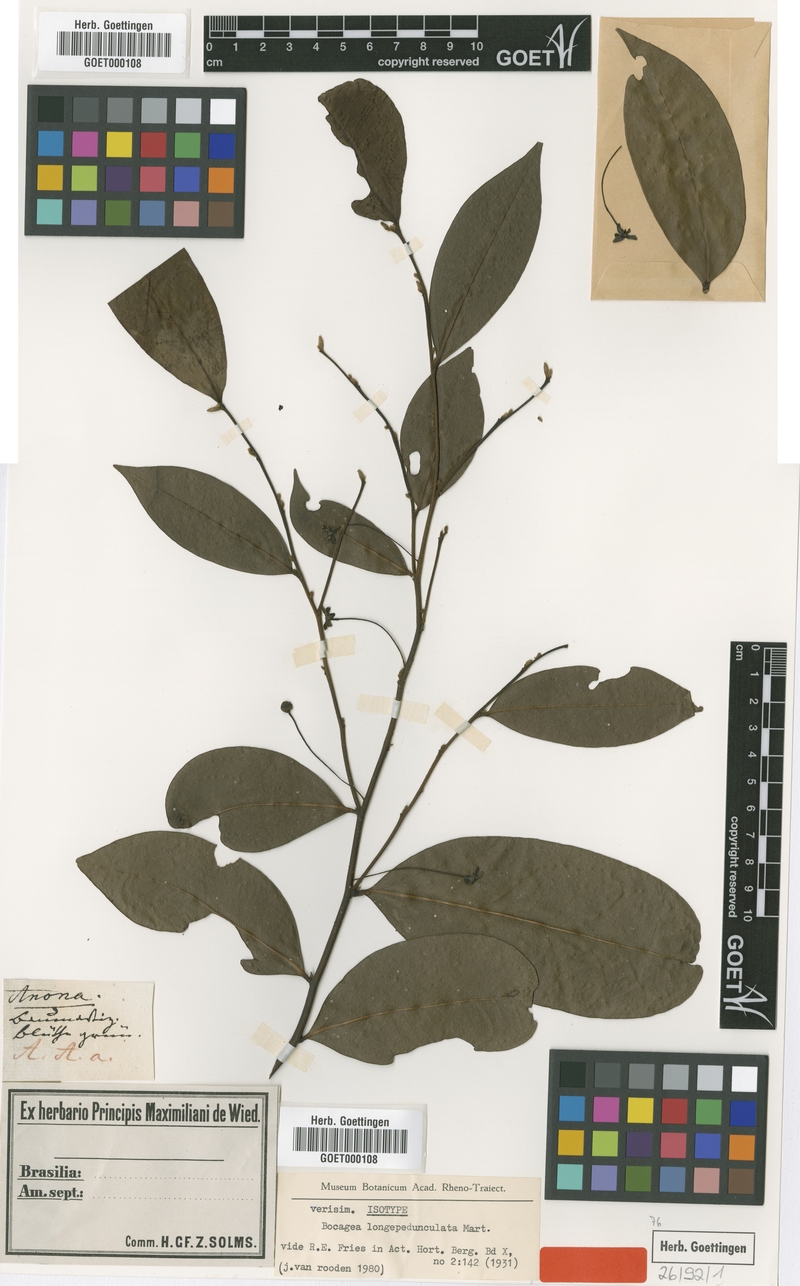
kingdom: Plantae
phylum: Tracheophyta
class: Magnoliopsida
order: Magnoliales
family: Annonaceae
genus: Bocagea
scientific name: Bocagea longepedunculata
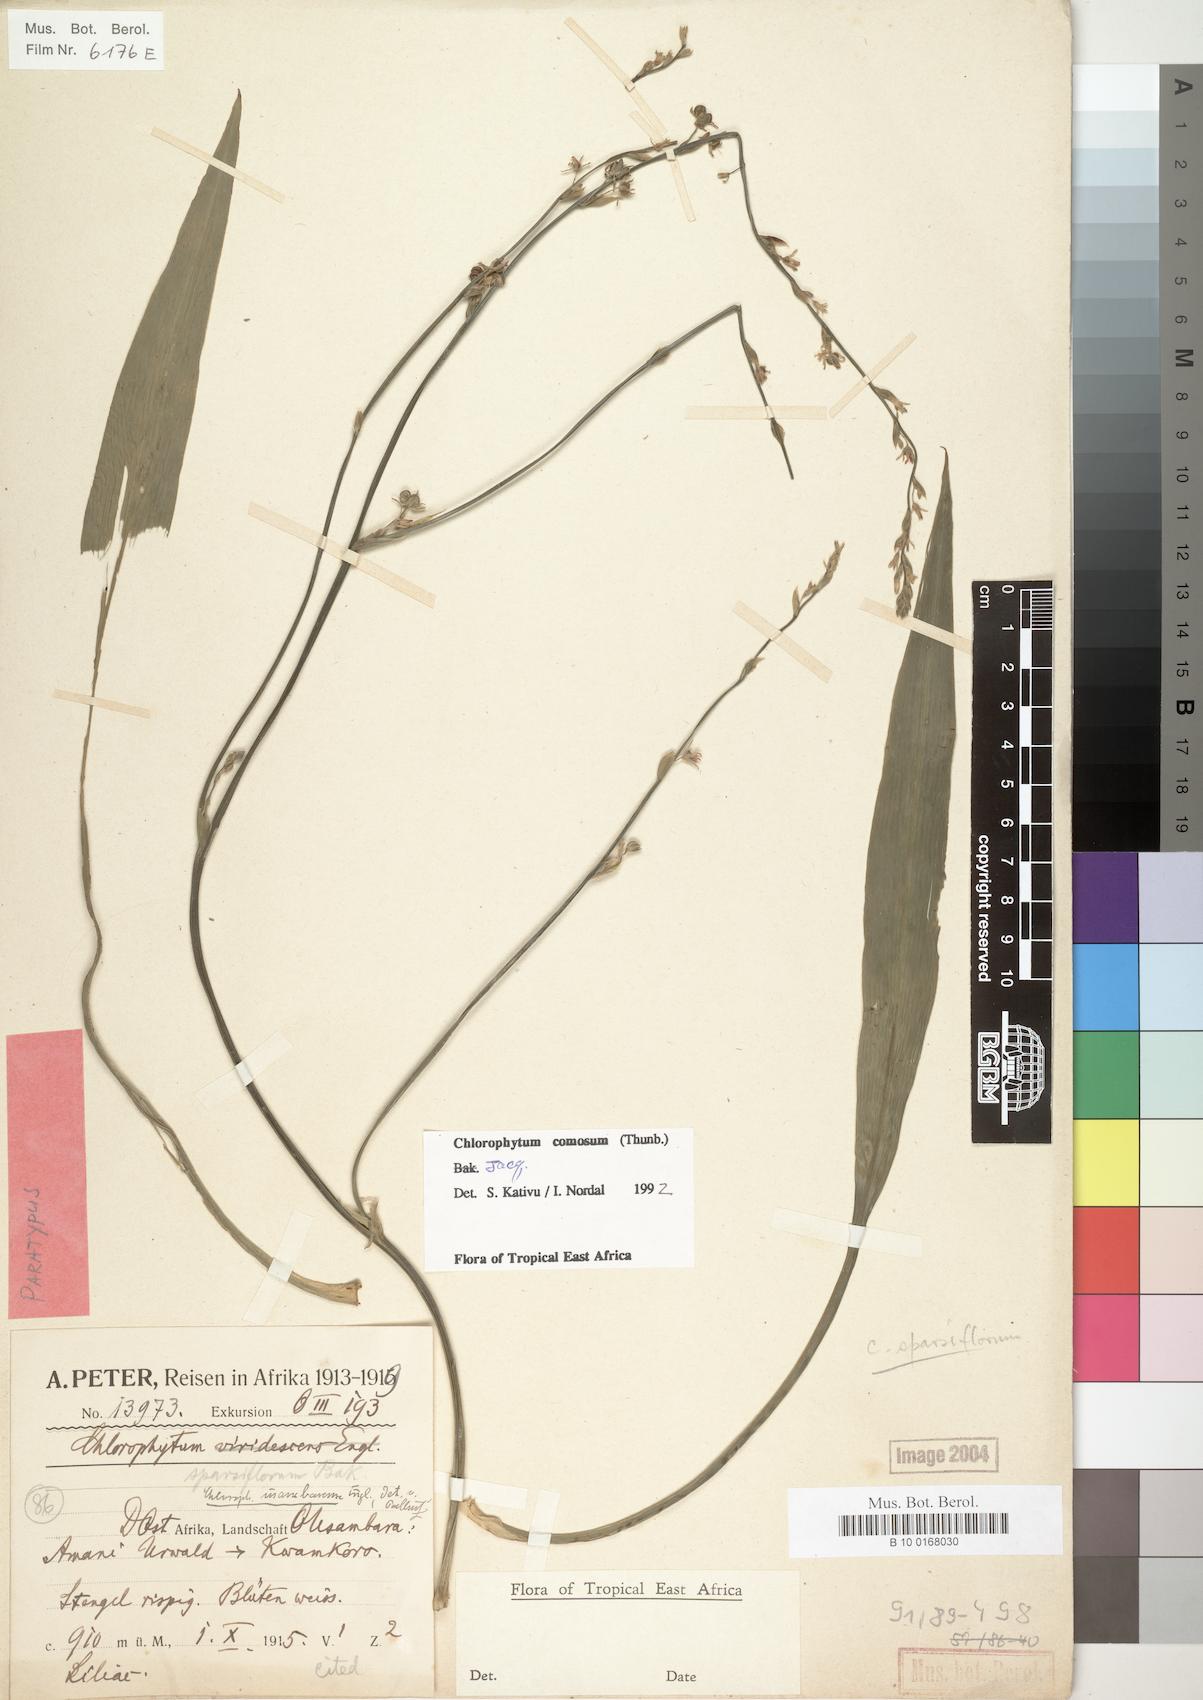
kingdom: Plantae
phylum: Tracheophyta
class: Liliopsida
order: Asparagales
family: Asparagaceae
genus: Chlorophytum
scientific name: Chlorophytum comosum
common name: Spider plant
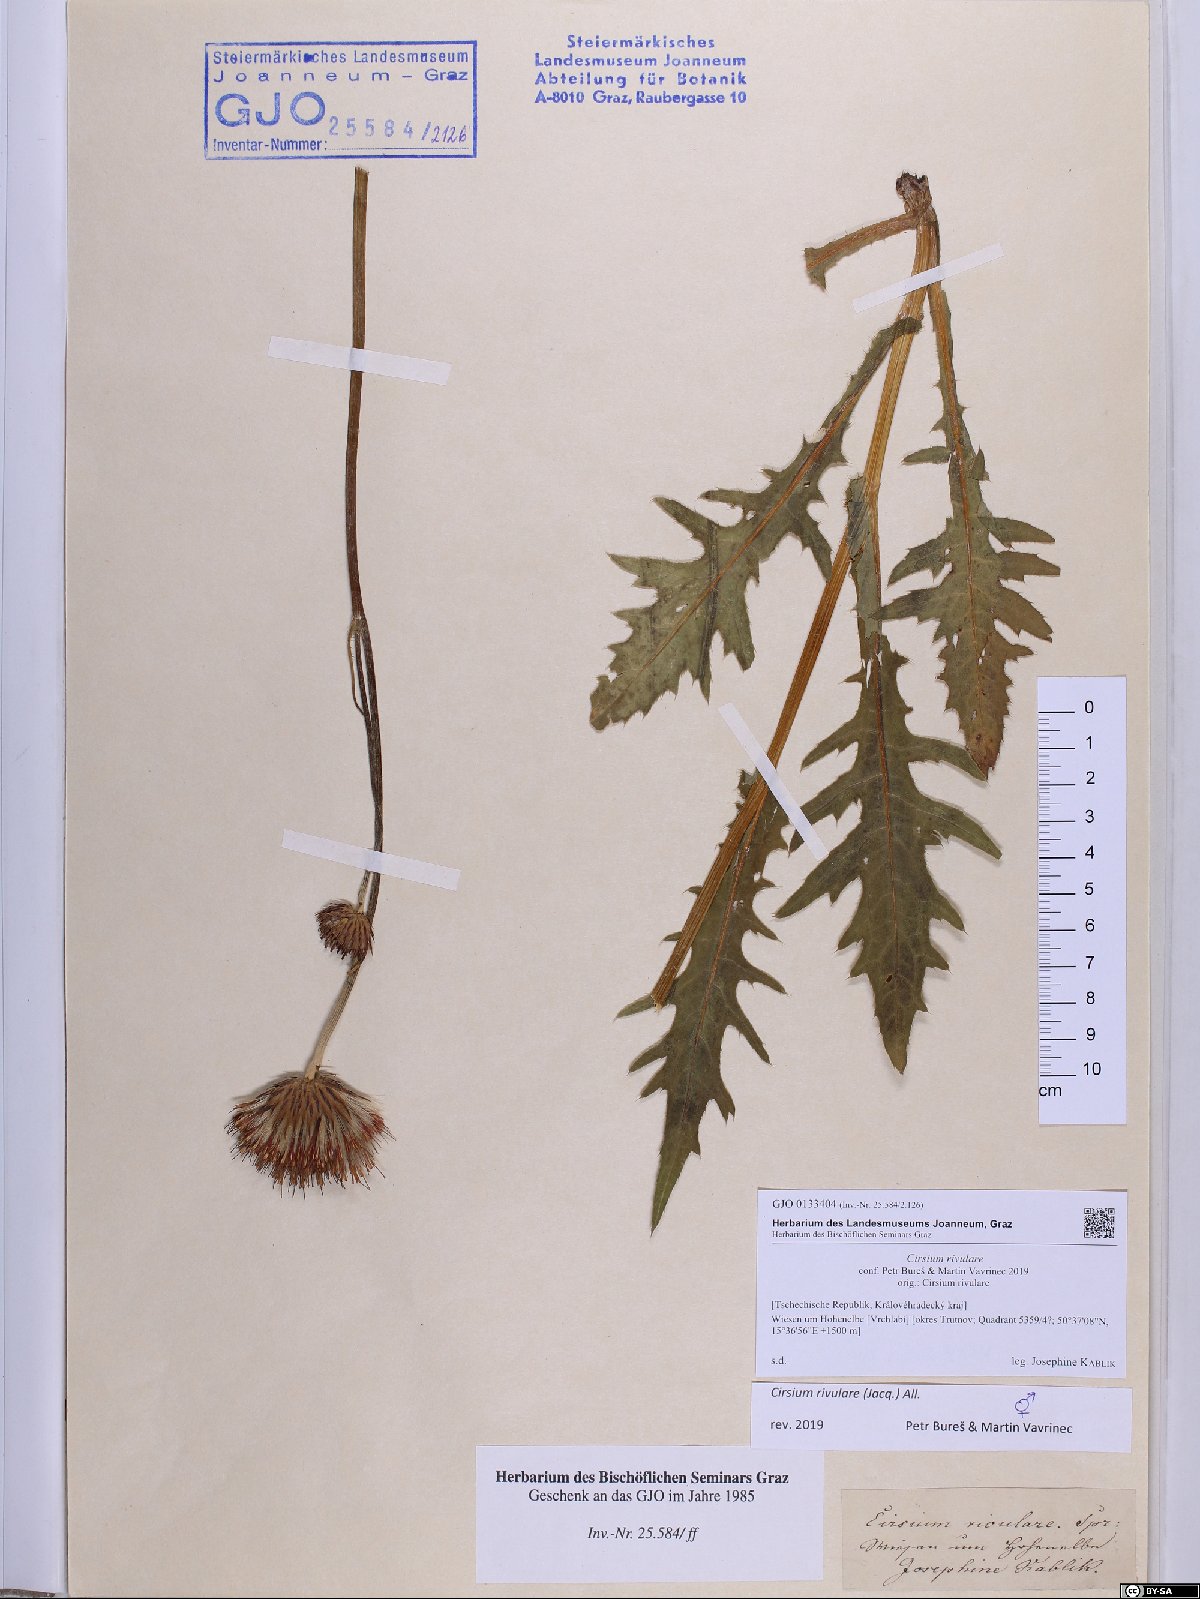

Problem requirements: Rewrite all of the lines above as a single numbered list, omitting blank lines and leaving out the pictures.

In response:
1. kingdom: Plantae
2. phylum: Tracheophyta
3. class: Magnoliopsida
4. order: Magnoliales
5. family: Annonaceae
6. genus: Bocagea
7. scientific name: Bocagea longepedunculata
8. kingdom: Plantae
9. phylum: Tracheophyta
10. class: Liliopsida
11. order: Asparagales
12. family: Asparagaceae
13. genus: Chlorophytum
14. scientific name: Chlorophytum comosum
15. common name: Spider plant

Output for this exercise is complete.